── Task data ──
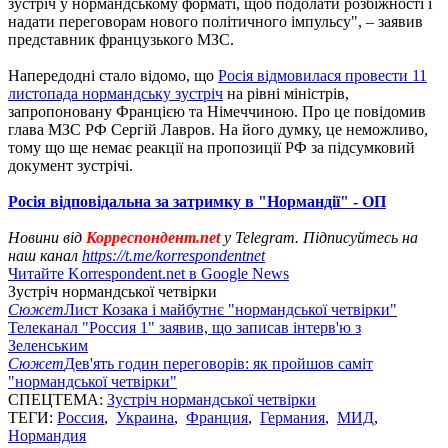
зустріч у нормандському форматі, щоб подолати розбіжності і
надати переговорам нового політичного імпульсу", – заявив
представник французького МЗС.
Напередодні стало відомо, що
Росія відмовилася провести 11
листопада нормандську зустріч
на рівні міністрів,
запропоновану Францією та Німеччиною. Про це повідомив
глава МЗС РФ Сергій Лавров. На його думку, це неможливо,
тому що ще немає реакції на пропозиції РФ за підсумковий
документ зустрічі.
Росія відповідальна за затримку в "Нормандії" - ОП
Новини від
Корреспондент.net
у Telegram. Підписуйтесь на
наш канал
https://t.me/korrespondentnet
Читайте Korrespondent.net в Google News
Зустріч нормандської четвірки
Сюжет
Лист Козака і майбутнє "нормандської четвірки"
Телеканал "Россия 1" заявив, що записав інтерв'ю з
Зеленським
Сюжет
Дев'ять годин переговорів: як пройшов саміт
"нормандської четвірки"
СПЕЦТЕМА:
Зустріч нормандської четвірки
ТЕГИ:
Россия
,
Украина
,
Франция
,
Германия
,
МИД
,
Нормандия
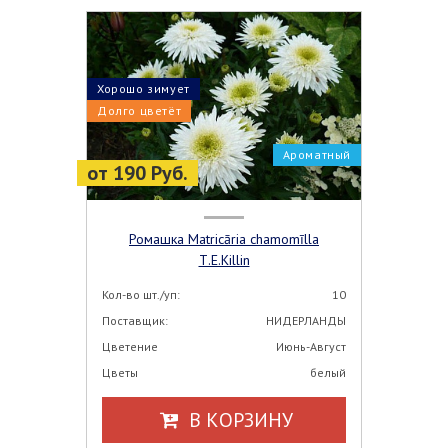
Хорошо зимует
Долго цветёт
Ароматный
от 190 Руб.
Ромашка Matricāria chamomīlla
Т.Е.Killin
Кол-во шт./уп:
10
Поставщик:
НИДЕРЛАНДЫ
Цветение
Июнь-Август
Цветы
белый
В КОРЗИНУ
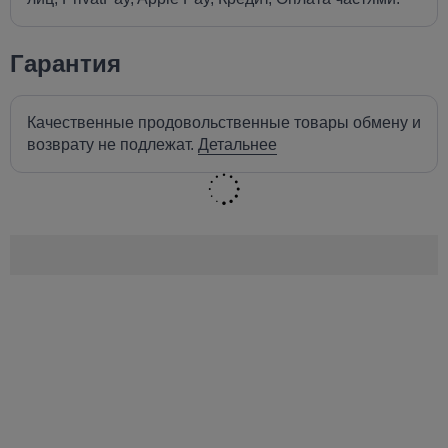
Гарантия
Качественные продовольственные товары обмену и
возврату не подлежат.
Детальнее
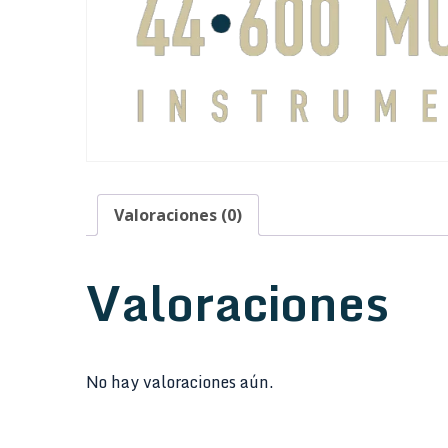
Valoraciones (0)
Valoraciones
No hay valoraciones aún.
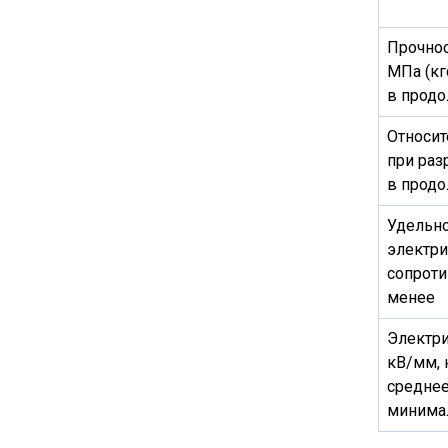
Прочнос
МПа (кг
в продо
Относит
при раз
в продо
Удельн
электри
сопроти
менее
Электри
кВ/мм,
среднее
минима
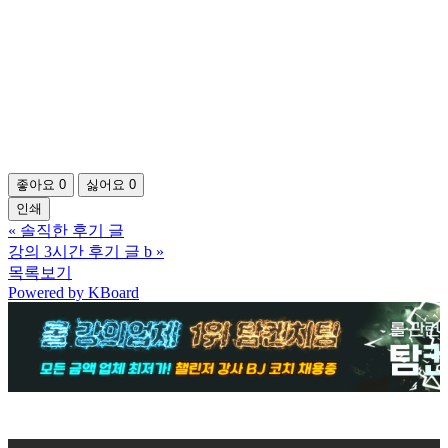
좋아요
0
싫어요
0
인쇄
«
솔직한 후기 글
강의 3시간 후기 글 b
»
목록보기
Powered by KBoard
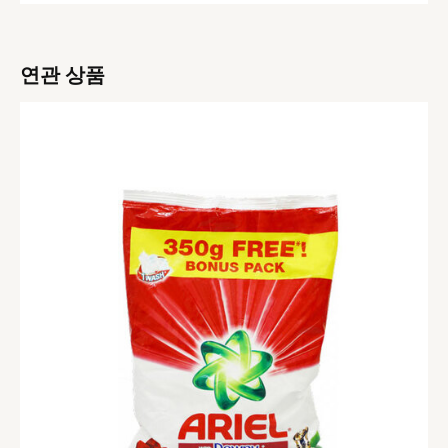
연관 상품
───
▸ Problem details: Reproduce the text read from every one of the items above, line for line, in the order shown. Leave the pictures out of your answer.

▸ Answer area:
зустріч у нормандському форматі, щоб подолати розбіжності і
надати переговорам нового політичного імпульсу", – заявив
представник французького МЗС.
Напередодні стало відомо, що
Росія відмовилася провести 11
листопада нормандську зустріч
на рівні міністрів,
запропоновану Францією та Німеччиною. Про це повідомив
глава МЗС РФ Сергій Лавров. На його думку, це неможливо,
тому що ще немає реакції на пропозиції РФ за підсумковий
документ зустрічі.
Росія відповідальна за затримку в "Нормандії" - ОП
Новини від
Корреспондент.net
у Telegram. Підписуйтесь на
наш канал
https://t.me/korrespondentnet
Читайте Korrespondent.net в Google News
Зустріч нормандської четвірки
Сюжет
Лист Козака і майбутнє "нормандської четвірки"
Телеканал "Россия 1" заявив, що записав інтерв'ю з
Зеленським
Сюжет
Дев'ять годин переговорів: як пройшов саміт
"нормандської четвірки"
СПЕЦТЕМА:
Зустріч нормандської четвірки
ТЕГИ:
Россия
,
Украина
,
Франция
,
Германия
,
МИД
,
Нормандия
Хорошо зимует
Долго цветёт
Ароматный
от 190 Руб.
Ромашка Matricāria chamomīlla
Т.Е.Killin
Кол-во шт./уп:
10
Поставщик:
НИДЕРЛАНДЫ
Цветение
Июнь-Август
Цветы
белый
В КОРЗИНУ
Гарантия
Качественные продовольственные товары обмену и
возврату не подлежат.
Детальнее
Valoraciones (0)
Valoraciones
No hay valoraciones aún.
Прочнос
МПа (кг
в продо
Относит
при раз
в продо
Удельн
электри
сопроти
менее
Электри
кВ/мм,
среднее
минима
좋아요
0
싫어요
0
인쇄
«
솔직한 후기 글
강의 3시간 후기 글 b
»
목록보기
Powered by KBoard
연관 상품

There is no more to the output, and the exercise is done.